Think of the value chain like a bicycle chain – one broken link, and the bike won’t go!
Have a nice day
Perhaps the most misunderstood concept in the lexicon of management is that of “customer satisfaction”.
Kids at the check-out counter of supermarkets are “trained” to offer a euphemism such as “How is your day?” Most of them recite if efficiently as they move into the more serious and mundane process of scanning the barcode of your groceries across the electronic reader.
If you do think to acknowledge their greeting, it is rare for them to engage with you, and indeed one suspects that they are discouraged from doing so. Management is convinced that such a cosmetic technique is demonstrative of their commitment to customer service and customer satisfaction.
The extent of customer satisfaction is determined by the effectiveness in which organisations manage their value chain. That is the chain of events in the process of bringing a product or service to a customer.
It starts with the supplier, involves the internal organisation of the business and ends up in the hands of the customer. By way of example, if a business promises a delivery date to the customer but the supplier slips up, it is the customer who suffers and it is the customer who believes that the business has let them down.
If a receptionist forgets to give a sales person a message or if a sales person’s order gets caught up in an inefficient administrative process, or if a down-sizing decision is made to cut costs without measuring the effect it will have on customer service, links in the value chain don’t work and the customer gets the brush off.
As products increasingly become commoditised and margins are threatened, the extent to which the value chain works smoothly determines the extent of a business and its capacity to grow.
If we think of every step in the process of bringing a product or service to a customer as critical as a link in a bicycle chain, (one broken link and the bike won’t go) then we get a greater idea of the importance of ensuring that even the simplest process can influence success.
Get it wrong and a customer can be offended. Make the value chain work as effectively as possible in recognising the needs and expectations of the customer, and remarkable things can happen like increased sales and greater profits.

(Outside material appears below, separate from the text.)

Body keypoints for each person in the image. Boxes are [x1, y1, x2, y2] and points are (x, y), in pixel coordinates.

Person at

And yet we still see signs where this simple message is either not understood or ignored in comparison to outstanding examples of how it works effectively. The number of times that sales people can interrupt production to give priority to a customer without recognising the cost or the damage that is done to other customers who are kept waiting is alarming in this day and age. The value chain is deliberately broken.

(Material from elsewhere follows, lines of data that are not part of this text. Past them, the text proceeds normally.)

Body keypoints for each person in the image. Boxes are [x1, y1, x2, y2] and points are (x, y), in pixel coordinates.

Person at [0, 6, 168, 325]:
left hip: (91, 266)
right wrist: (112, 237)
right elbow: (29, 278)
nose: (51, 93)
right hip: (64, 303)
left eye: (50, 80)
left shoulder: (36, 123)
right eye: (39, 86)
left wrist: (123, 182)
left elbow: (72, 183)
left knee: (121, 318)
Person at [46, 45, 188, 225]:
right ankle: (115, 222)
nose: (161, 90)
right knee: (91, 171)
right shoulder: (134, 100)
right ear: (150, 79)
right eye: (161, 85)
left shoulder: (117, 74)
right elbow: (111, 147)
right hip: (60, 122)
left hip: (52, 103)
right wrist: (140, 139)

The frequency with which bean counters ignore marketing acumen and insist on one-size-fits-all is another mysterious managerial technique in an age of diversity. “Don’t stock Turkish coffee because we sell so little”. That’s great for supermarkets in areas unpopulated by Turkish people, but if you live in a Turkish community and the supermarket doesn’t stock Turkish coffee, the customers leave in droves.
Take standard brands off the shelves and rename them with a generic name. It makes sense for the bean counters but not for the customer. Ultimately the bean counter discovers that the numbers aren’t good and so the blame goes to the guy in the shop.
Every decision in every business has to be driven by the knowledge that if the value chain is not working well, the business will lose customers and growth will become increasingly difficult.
It seems that one major reason for value chains breaking down is that management often does not realise the importance of getting every step in the chain right. Decisions are often made on numeric rather than marketing metrics. An opportunity to cut costs might well be an exercise in wrecking the value chain and losing customers.